A análise dependerá da participação concreta de cada envolvido e do grau de contribuição para o risco criado.

7. A vulnerabilidade da primeira infância

Bebês e crianças de primeira infância exigem vigilância constante e ambiente tecnicamente preparado. Pequenos descuidos podem gerar consequências irreversíveis.

O ordenamento jurídico trata a infância como fase de proteção integral e prioridade absoluta. Qualquer atividade que envolva cuidado coletivo deve observar esse padrão reforçado.

A adaptação improvisada de residência para múltiplas crianças, sem adequação técnica, tende a ser vista como criação indevida de risco.

8. Conclusão: informalidade não reduz responsabilidade — amplia o risco

“Creches domiciliares” informais não estão fora do alcance da lei. Ao contrário, ao oferecer serviço remunerado de cuidado infantil sem autorização e sem estrutura adequada, o responsável assume dever jurídico rigoroso.

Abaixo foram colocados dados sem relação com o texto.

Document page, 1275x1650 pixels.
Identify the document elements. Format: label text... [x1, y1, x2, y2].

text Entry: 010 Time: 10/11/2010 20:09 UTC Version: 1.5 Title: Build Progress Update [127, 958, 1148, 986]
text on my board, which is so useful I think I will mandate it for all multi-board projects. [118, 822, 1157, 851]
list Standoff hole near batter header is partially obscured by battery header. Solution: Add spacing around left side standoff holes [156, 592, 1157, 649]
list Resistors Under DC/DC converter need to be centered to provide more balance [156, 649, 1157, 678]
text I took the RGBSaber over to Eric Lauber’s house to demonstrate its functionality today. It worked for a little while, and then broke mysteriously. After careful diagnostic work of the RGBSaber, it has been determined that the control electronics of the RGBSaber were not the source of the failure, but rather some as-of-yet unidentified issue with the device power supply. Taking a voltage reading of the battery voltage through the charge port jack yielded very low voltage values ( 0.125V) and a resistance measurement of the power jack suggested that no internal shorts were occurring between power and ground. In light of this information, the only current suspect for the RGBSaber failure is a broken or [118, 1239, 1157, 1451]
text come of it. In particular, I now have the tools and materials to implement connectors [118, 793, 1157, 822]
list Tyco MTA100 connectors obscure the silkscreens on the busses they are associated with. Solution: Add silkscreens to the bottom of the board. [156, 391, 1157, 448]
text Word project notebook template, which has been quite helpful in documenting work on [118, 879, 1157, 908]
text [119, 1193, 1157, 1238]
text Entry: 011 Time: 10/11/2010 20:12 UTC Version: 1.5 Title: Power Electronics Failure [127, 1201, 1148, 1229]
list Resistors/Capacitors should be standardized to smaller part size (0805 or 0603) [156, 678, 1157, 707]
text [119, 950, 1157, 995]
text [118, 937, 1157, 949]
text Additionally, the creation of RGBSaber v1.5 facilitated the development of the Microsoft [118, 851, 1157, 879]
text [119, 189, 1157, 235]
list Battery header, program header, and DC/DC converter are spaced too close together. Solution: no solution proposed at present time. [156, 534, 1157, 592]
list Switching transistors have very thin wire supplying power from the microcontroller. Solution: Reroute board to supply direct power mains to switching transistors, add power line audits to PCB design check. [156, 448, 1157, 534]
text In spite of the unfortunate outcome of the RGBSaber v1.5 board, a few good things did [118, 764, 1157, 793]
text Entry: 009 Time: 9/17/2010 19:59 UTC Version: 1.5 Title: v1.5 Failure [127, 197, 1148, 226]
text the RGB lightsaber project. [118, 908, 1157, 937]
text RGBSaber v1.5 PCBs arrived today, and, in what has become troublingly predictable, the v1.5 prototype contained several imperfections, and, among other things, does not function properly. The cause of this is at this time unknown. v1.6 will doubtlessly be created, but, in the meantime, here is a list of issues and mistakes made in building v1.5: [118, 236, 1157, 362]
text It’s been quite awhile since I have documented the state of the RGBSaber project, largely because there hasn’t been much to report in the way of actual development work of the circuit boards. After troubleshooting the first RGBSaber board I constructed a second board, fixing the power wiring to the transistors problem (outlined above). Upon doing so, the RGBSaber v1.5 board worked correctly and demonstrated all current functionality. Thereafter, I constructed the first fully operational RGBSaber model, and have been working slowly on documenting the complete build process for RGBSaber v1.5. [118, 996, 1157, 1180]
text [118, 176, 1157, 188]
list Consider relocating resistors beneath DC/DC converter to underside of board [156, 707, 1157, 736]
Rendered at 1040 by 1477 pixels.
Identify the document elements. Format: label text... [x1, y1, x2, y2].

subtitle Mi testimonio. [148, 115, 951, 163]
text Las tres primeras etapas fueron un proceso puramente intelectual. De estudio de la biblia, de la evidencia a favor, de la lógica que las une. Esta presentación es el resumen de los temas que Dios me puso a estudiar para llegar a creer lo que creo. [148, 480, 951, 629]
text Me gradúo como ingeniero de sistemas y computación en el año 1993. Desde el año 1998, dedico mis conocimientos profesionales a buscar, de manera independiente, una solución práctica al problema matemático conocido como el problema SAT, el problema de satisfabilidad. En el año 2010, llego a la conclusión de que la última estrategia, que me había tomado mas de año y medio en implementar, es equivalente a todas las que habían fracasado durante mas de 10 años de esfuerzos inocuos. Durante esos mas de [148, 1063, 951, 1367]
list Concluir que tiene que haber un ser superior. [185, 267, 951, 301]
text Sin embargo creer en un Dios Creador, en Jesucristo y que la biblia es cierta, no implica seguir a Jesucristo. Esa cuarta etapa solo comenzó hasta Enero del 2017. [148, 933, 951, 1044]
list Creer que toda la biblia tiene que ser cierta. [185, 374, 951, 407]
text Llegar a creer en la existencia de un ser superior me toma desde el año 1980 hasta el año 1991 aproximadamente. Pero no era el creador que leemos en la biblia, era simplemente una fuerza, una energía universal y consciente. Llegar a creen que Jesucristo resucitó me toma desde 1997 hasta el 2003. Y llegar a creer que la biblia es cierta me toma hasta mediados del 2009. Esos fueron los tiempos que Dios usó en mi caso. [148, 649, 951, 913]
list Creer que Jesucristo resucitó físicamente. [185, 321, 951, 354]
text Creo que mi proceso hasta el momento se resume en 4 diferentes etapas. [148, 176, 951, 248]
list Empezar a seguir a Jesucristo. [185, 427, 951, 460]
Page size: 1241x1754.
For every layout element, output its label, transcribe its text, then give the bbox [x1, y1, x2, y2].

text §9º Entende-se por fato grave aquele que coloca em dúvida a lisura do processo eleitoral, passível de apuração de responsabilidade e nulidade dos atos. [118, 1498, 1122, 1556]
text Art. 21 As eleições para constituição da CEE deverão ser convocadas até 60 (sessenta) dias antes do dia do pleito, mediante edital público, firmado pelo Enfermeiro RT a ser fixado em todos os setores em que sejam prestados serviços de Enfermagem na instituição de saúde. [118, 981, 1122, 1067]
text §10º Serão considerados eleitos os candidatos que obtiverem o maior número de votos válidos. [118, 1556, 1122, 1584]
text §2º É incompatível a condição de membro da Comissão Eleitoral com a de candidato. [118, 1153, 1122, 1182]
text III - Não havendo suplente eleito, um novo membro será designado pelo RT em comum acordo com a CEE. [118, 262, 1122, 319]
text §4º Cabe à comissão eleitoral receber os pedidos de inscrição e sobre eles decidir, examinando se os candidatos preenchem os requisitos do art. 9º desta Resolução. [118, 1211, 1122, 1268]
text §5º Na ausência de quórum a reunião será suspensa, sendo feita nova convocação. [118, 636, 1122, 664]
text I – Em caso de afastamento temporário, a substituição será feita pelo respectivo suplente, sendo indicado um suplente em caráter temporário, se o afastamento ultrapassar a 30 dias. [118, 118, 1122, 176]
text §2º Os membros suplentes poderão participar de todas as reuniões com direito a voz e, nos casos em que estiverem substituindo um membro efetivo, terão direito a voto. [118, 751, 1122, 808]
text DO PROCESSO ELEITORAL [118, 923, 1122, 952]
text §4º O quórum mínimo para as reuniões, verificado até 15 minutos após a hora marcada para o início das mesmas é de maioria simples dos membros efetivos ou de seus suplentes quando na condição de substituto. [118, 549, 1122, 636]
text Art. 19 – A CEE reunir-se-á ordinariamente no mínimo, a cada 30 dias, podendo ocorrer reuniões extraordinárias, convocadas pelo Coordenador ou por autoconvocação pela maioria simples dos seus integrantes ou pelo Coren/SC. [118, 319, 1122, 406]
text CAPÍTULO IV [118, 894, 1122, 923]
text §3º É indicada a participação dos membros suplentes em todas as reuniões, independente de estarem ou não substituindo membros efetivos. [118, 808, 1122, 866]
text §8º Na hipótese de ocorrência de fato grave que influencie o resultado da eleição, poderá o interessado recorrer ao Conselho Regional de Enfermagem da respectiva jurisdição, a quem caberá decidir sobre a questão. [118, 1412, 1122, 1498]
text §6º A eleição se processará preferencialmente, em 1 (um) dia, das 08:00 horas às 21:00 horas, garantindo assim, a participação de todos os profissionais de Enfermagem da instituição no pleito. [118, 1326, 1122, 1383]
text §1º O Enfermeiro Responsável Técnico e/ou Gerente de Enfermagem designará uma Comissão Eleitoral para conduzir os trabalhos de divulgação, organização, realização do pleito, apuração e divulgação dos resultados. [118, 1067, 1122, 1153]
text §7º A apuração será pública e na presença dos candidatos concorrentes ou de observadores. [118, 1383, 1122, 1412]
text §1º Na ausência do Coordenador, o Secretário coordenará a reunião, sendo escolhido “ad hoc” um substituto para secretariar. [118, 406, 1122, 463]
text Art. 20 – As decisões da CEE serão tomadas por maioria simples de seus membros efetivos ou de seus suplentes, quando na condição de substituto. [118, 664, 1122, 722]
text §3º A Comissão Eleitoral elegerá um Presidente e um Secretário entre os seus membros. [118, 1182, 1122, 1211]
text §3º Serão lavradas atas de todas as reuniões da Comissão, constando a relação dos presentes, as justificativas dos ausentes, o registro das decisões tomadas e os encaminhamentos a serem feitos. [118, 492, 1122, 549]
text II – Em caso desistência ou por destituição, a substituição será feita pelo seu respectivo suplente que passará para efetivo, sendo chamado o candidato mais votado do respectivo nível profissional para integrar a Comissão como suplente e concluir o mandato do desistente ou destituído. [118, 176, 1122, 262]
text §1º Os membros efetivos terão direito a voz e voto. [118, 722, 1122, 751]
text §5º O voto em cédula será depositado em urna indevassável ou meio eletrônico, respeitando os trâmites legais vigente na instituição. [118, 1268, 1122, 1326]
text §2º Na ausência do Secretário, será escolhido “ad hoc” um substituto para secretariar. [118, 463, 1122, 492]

Em caso de acidente grave, poderá responder civilmente por indenizações elevadas e, dependendo das circunstâncias, criminalmente por conduta negligente.

A proteção da infância impõe padrão elevado de segurança. Quando a atividade é exercida à margem da regulamentação, o risco jurídico se torna proporcional à vulnerabilidade das crianças envolvidas.